A strikingly elegant family history, shot through with a poet's appreciation of Hawaiian geology.
Done out of his inheritance by a ruthless stepmother, the author's father moved the family from Hawaii to Los Angeles in the early 1950s. It was a jarring dislocation, made still more unreal when Hongo's parents chose to shroud their Hawaiian days, and many family members, in secrecy. As a mainlander teaching poetry to college students, Hongo (The River of Heaven) felt the pull of Hawaii and the need to do some digging in the family archives. He and his wife and child take up residence in Volcano, Hawaii, where the Hongo Store once served the locals. Reacquainting himself with the island, the author takes long walks afield and is smitten by the volcanic landscape, a patch of living incandescence: "I was spellbound out there, suddenly in a world strangified...a kind of silvery ocean on whose waters I could walk.'' Relatives are met—some confrontationally—and Hongo pumps them for his family's history.
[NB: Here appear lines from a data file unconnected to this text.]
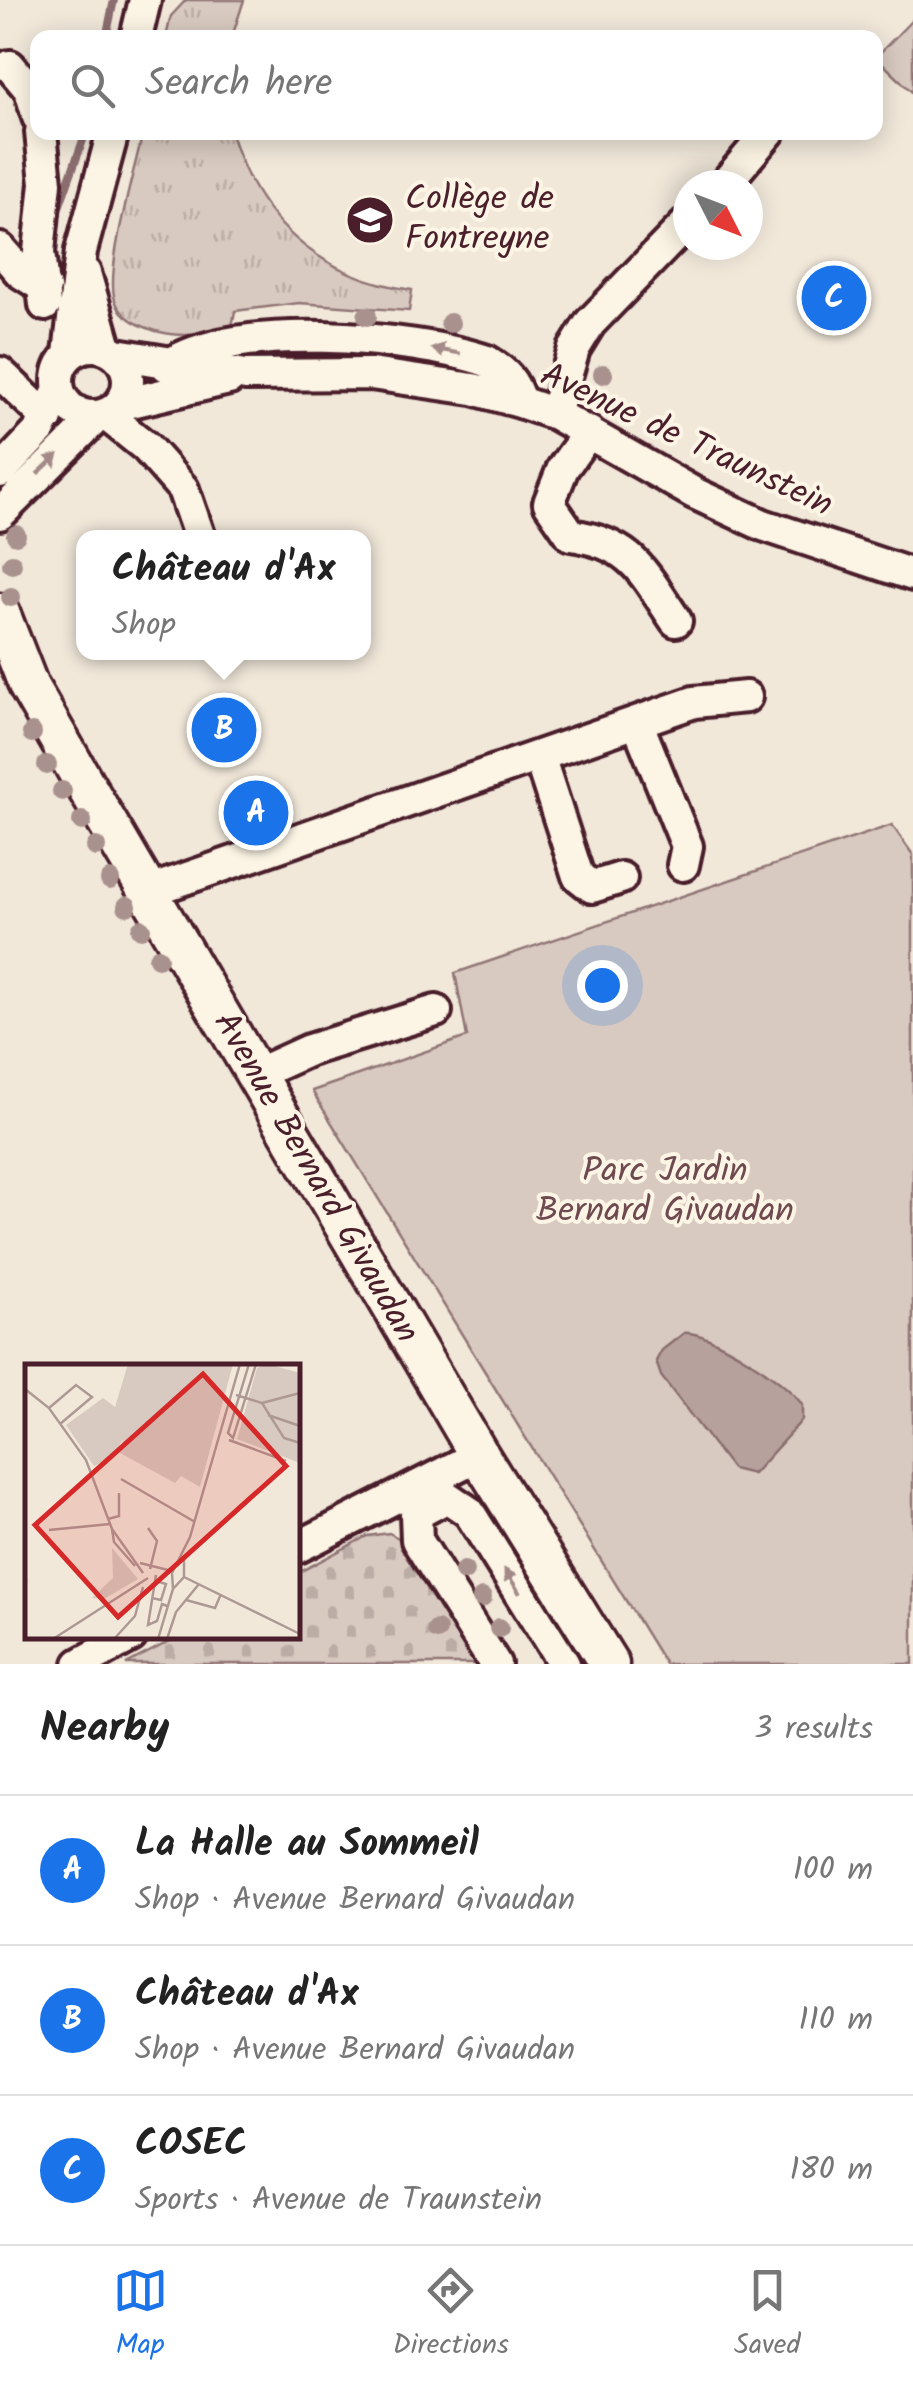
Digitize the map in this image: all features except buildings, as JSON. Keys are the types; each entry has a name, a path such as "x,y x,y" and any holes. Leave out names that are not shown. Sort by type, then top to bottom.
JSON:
{"main road":[{"path":"0,613 29,687"},
{"path":"0,652 29,687"},
{"name":"Avenue Bernard Givaudan","path":"29,687 479,1455 609,1664"}],"street":[{"path":"138,30 145,0"},
{"path":"10,66 30,90"},
{"path":"0,249 45,296 40,252 46,183 42,140"},
{"path":"69,354 81,250 111,140"},
{"path":"737,170 762,140"},
{"path":"555,414 574,349 590,324 673,238"},
{"path":"0,514 107,412 128,378 111,351 81,250"},
{"path":"167,366 190,350 214,346 302,337 356,339 487,361 516,386 520,402"},
{"path":"0,472 52,405 60,365 69,354 80,348 111,351"},
{"name":"Avenue de Traunstein","path":"111,351 167,366 246,375 371,374 474,390 520,402 555,414 694,494 763,525 913,575"},
{"name":"Avenue de Traunstein","path":"107,412 246,375"},
{"path":"5,384 52,405 74,411 107,412 146,447 183,489 197,530"},
{"path":"589,432 563,468 549,503 571,535 601,540 629,553 676,621"},
{"path":"147,892 694,702 746,698"},
{"path":"636,722 687,846 683,864"},
{"path":"539,756 578,876 592,887 620,878"},
{"path":"254,1075 309,1050 436,1012"},
{"path":"300,1546 424,1496 479,1455"},
{"path":"424,1496 416,1514 417,1540 495,1664"},
{"path":"424,1496 447,1497 469,1512 564,1664"},
{"path":"80,1664 126,1639"}],"green space":[{"path":"186,0 244,0 234,30 168,30 171,16"},
{"path":"913,19 913,93 883,64 883,50"},
{"path":"141,140 233,140 257,193 297,240 349,272 412,290 409,311 299,303 235,311 232,327 214,332 194,335 150,329 122,312 115,300 114,266"},
{"name":"Parc Jardin Bernard Givaudan","path":"892,825 913,855 913,1664 665,1664 312,1091 467,1037 455,973"},
{"path":"389,1533 410,1544 485,1664 126,1664 174,1639 300,1639 300,1572 367,1536"}],"shaded area":[{"path":"684,1333 711,1340 747,1359 802,1405 802,1420 753,1474 732,1469 661,1376 656,1361 662,1350"}],"waterway":[{"path":"108,30 114,0"},
{"path":"57,213 83,140"}],"place":[{"name":"Collège de Fontreyne","path":"370,220"},
{"name":"COSEC","path":"834,298"},
{"name":"Château d'Ax","path":"224,730"},
{"name":"La Halle au Sommeil","path":"256,813"}]}
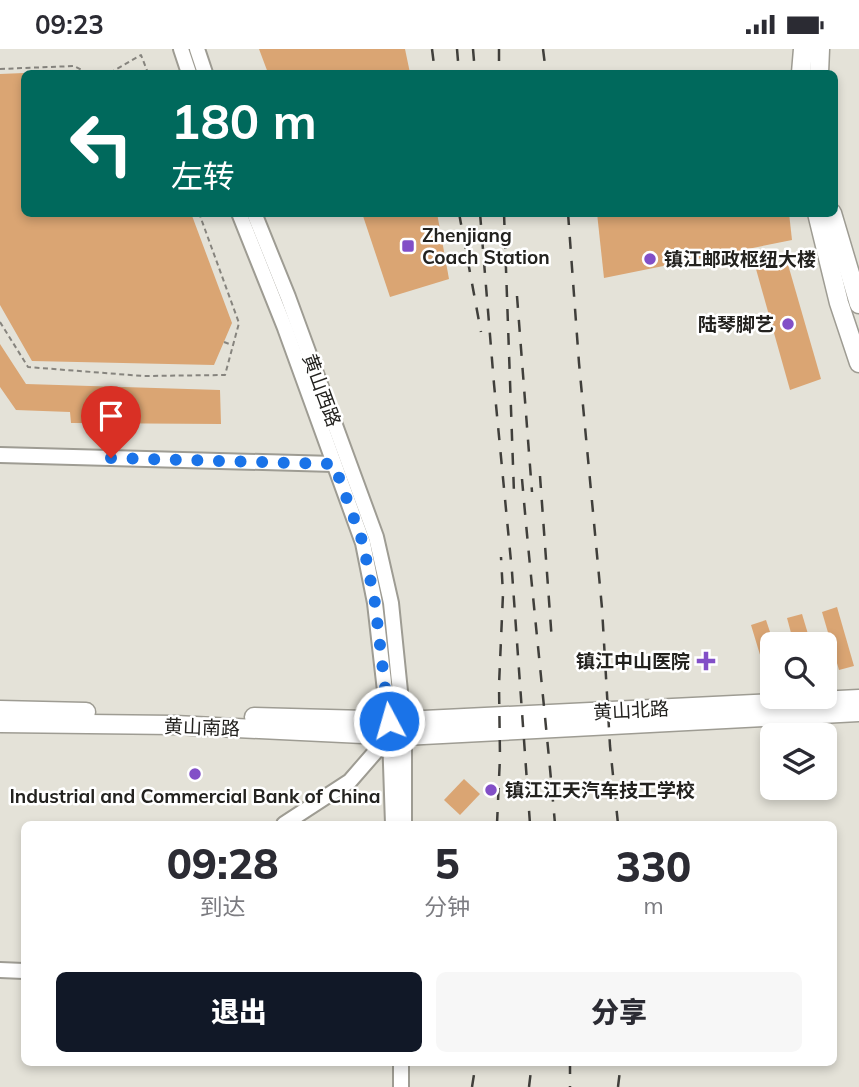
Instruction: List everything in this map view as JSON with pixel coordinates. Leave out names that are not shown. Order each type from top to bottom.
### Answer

Stories emerge, and he turns them lovingly in his storyteller's hand, catching their drift and finding their dignity (or lack thereof). Meeting the dastardly stepmother is a great moment, and so too is the tale of the marine, the shop clerk, and the grocer's revenge. The poet's own progress, riddled with fits and starts, gets special, and raw, consideration. Through it all, Hongo quests for "that governing story of a familial past,'' one that may explain his family's detachment and his own dispirit. He finds instead a "beauty in belonging to this earth and to its past, even one locked in mystery and prohibition, unstoried.''
Lyrical and aching in all the right measures, a finely crafted piece of work distilled to its essence.